[Action item] The copy must match the data word for word and contain no pictures.

[Supplied data]
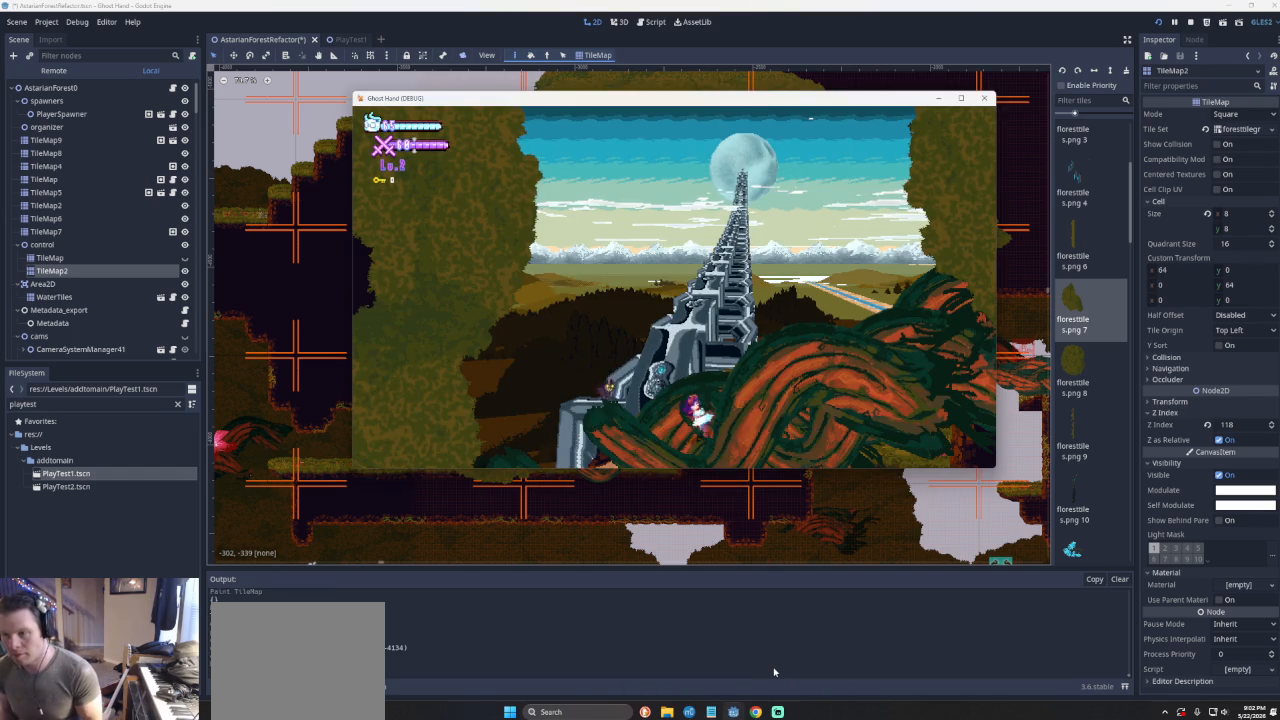
{"buttons": [], "left_stick": "right", "events": [[267, "left_stick", "center"], [500, "left_stick", "right"]]}
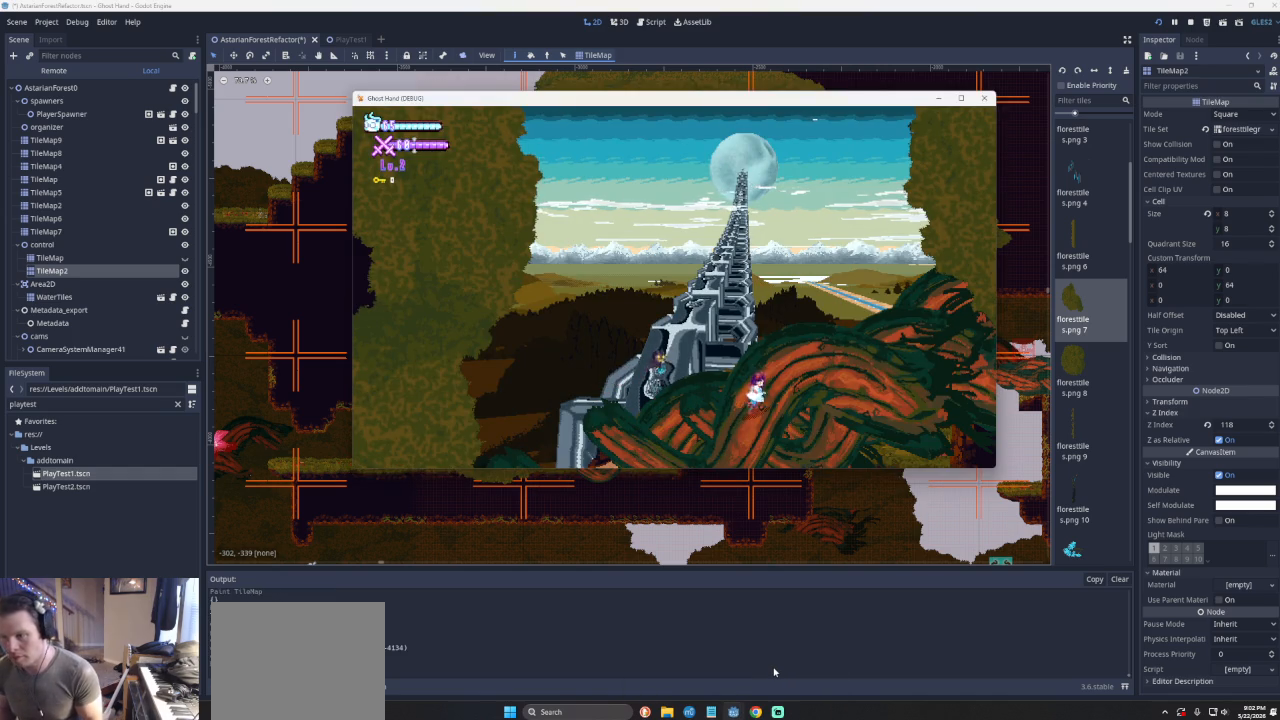
{"buttons": [], "left_stick": "center", "events": [[167, "left_stick", "center"]]}
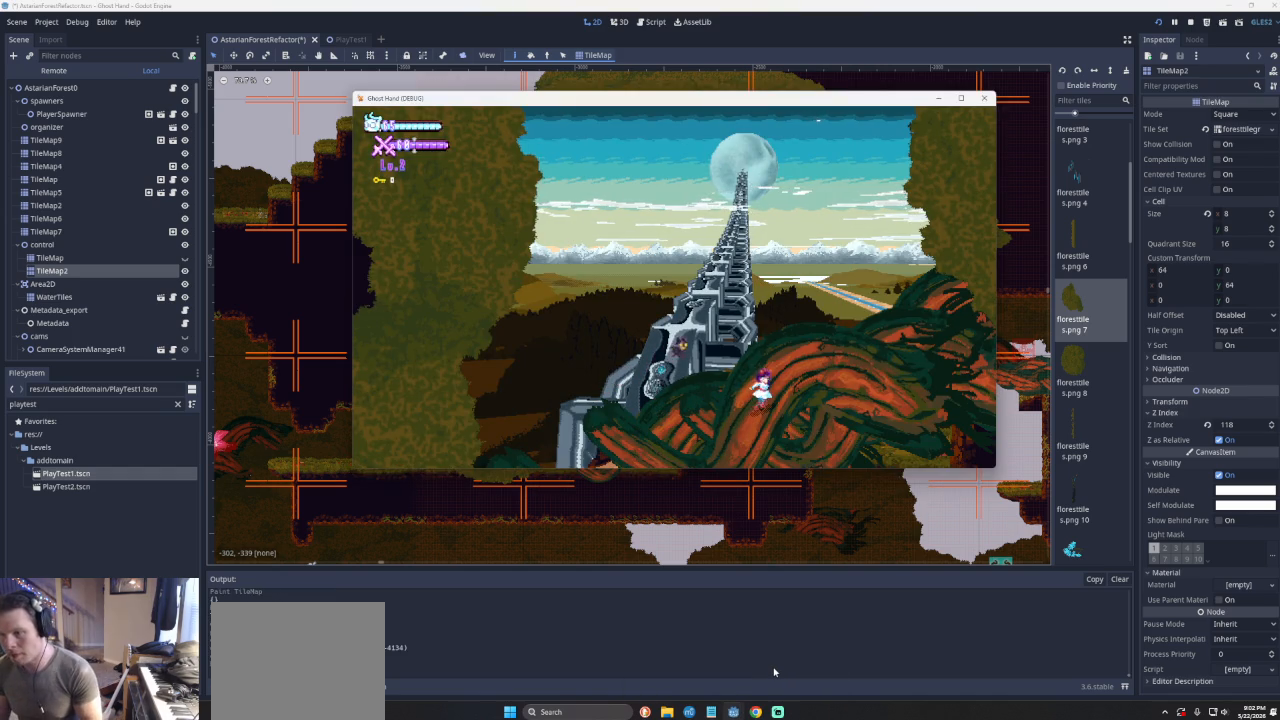
{"buttons": [], "left_stick": "center", "events": []}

[Task solution]
{"buttons": [], "left_stick": "right", "events": [[267, "left_stick", "center"], [500, "left_stick", "right"]]}
{"buttons": [], "left_stick": "center", "events": [[167, "left_stick", "center"]]}
{"buttons": [], "left_stick": "center", "events": []}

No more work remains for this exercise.